Stored data
Segment Open
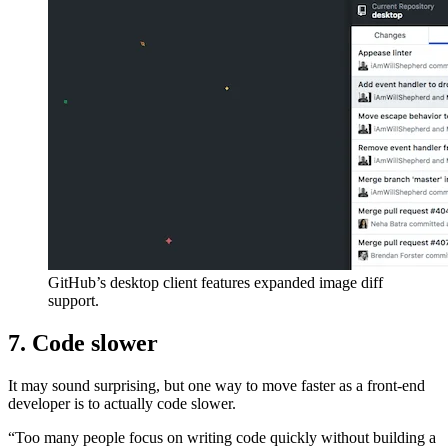
GitHub’s desktop client features expanded image diff
support.
7. Code slower
It may sound surprising, but one way to move faster as a front-end
developer is to actually code slower.
“Too many people focus on writing code quickly without building a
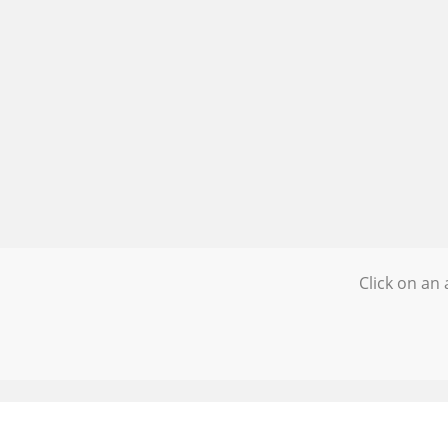
Click on an 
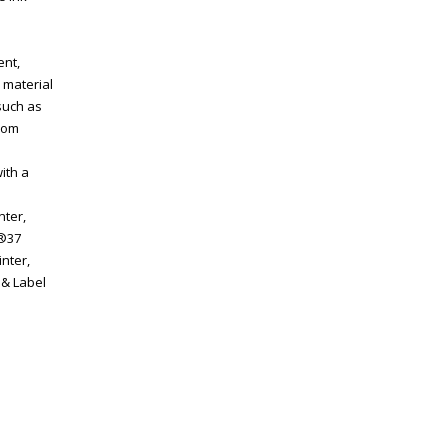
ent,
 material
such as
from
ith a
nter,
P®37
inter,
 & Label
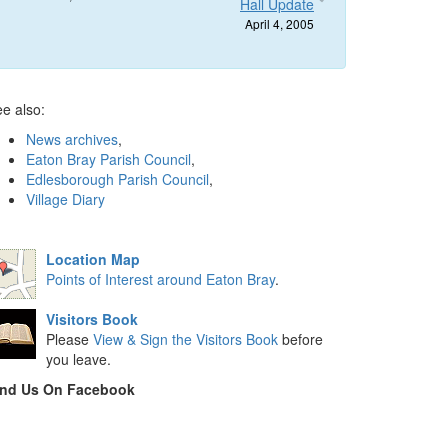
Hall Update
April 4, 2005
e also:
News archives
,
Eaton Bray Parish Council
,
Edlesborough Parish Council
,
Village Diary
Location Map
Points of Interest around Eaton Bray
.
Visitors Book
Please
View & Sign the Visitors Book
before
you leave.
ind Us On Facebook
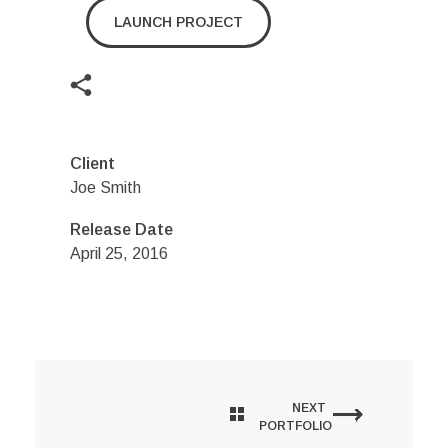
LAUNCH PROJECT
Client
Joe Smith
Release Date
April 25, 2016
NEXT
PORTFOLIO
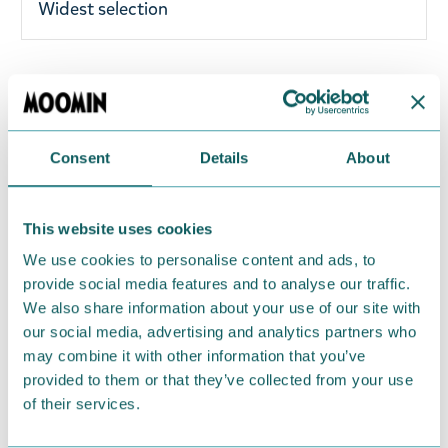
Widest selection
Adorable Snorkmaiden magnet! Moomin by
Nordicbuddies character magnet. Size 7-8cm.
Material: MDF, epoxy and magnet. Perfect for any
Consent
Details
About
Moomin fan. Brighten up your day with this fine
magnet!
This website uses cookies
Return Policy
We use cookies to personalise content and ads, to
provide social media features and to analyse our traffic.
We hope that you are delighted with the Moomin
We also share information about your use of our site with
products that you have ordered. If, however, any
our social media, advertising and analytics partners who
items supplied by us did not suit your needs and
may combine it with other information that you’ve
were not custom-made or food items, you may
provided to them or that they’ve collected from your use
return them. You must advise us in writing within
of their services.
fourteen days of delivery and then return the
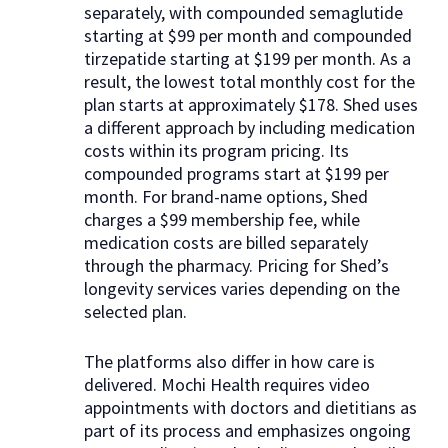
separately, with compounded semaglutide
starting at $99 per month and compounded
tirzepatide starting at $199 per month. As a
result, the lowest total monthly cost for the
plan starts at approximately $178. Shed uses
a different approach by including medication
costs within its program pricing. Its
compounded programs start at $199 per
month. For brand-name options, Shed
charges a $99 membership fee, while
medication costs are billed separately
through the pharmacy. Pricing for Shed’s
longevity services varies depending on the
selected plan.
The platforms also differ in how care is
delivered. Mochi Health requires video
appointments with doctors and dietitians as
part of its process and emphasizes ongoing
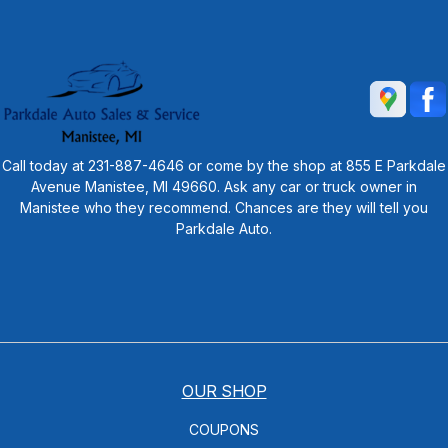
Call today at
231-887-4646
or come by the shop at 855 E Parkdale
Avenue Manistee, MI 49660. Ask any car or truck owner in
Manistee who they recommend. Chances are they will tell you
Parkdale Auto.
OUR SHOP
COUPONS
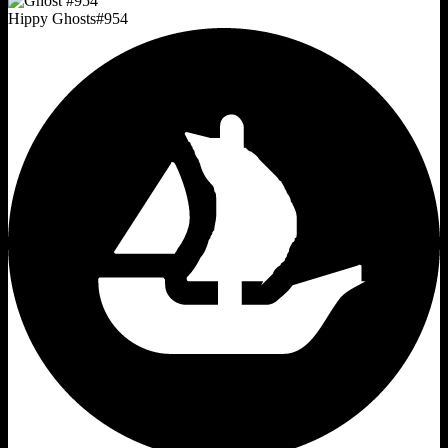
Hippy Ghosts
#
954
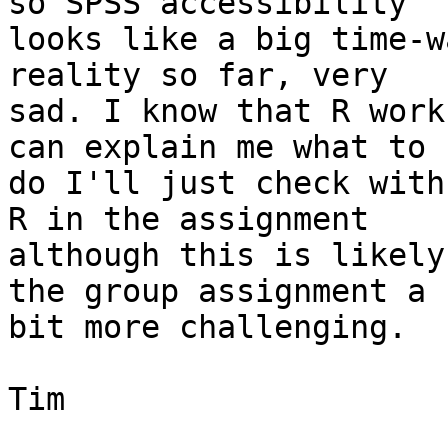
so SPSS accessibility 

looks like a big time-w
reality so far, very 

sad. I know that R work
can explain me what to 

do I'll just check with
R in the assignment 

although this is likely
the group assignment a 

bit more challenging.

Tim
Segment Closed
The answer must be the part of the records that opens with the line containing "April 25, 2016" and closes with the line containing "We also share", reproduced exactly, with no pictures.

→ EXPECTED ANSWER
April 25, 2016
NEXT
PORTFOLIO
Widest selection
Adorable Snorkmaiden magnet! Moomin by
Nordicbuddies character magnet. Size 7-8cm.
Material: MDF, epoxy and magnet. Perfect for any
Consent
Details
About
Moomin fan. Brighten up your day with this fine
magnet!
This website uses cookies
Return Policy
We use cookies to personalise content and ads, to
provide social media features and to analyse our traffic.
We hope that you are delighted with the Moomin
We also share information about your use of our site with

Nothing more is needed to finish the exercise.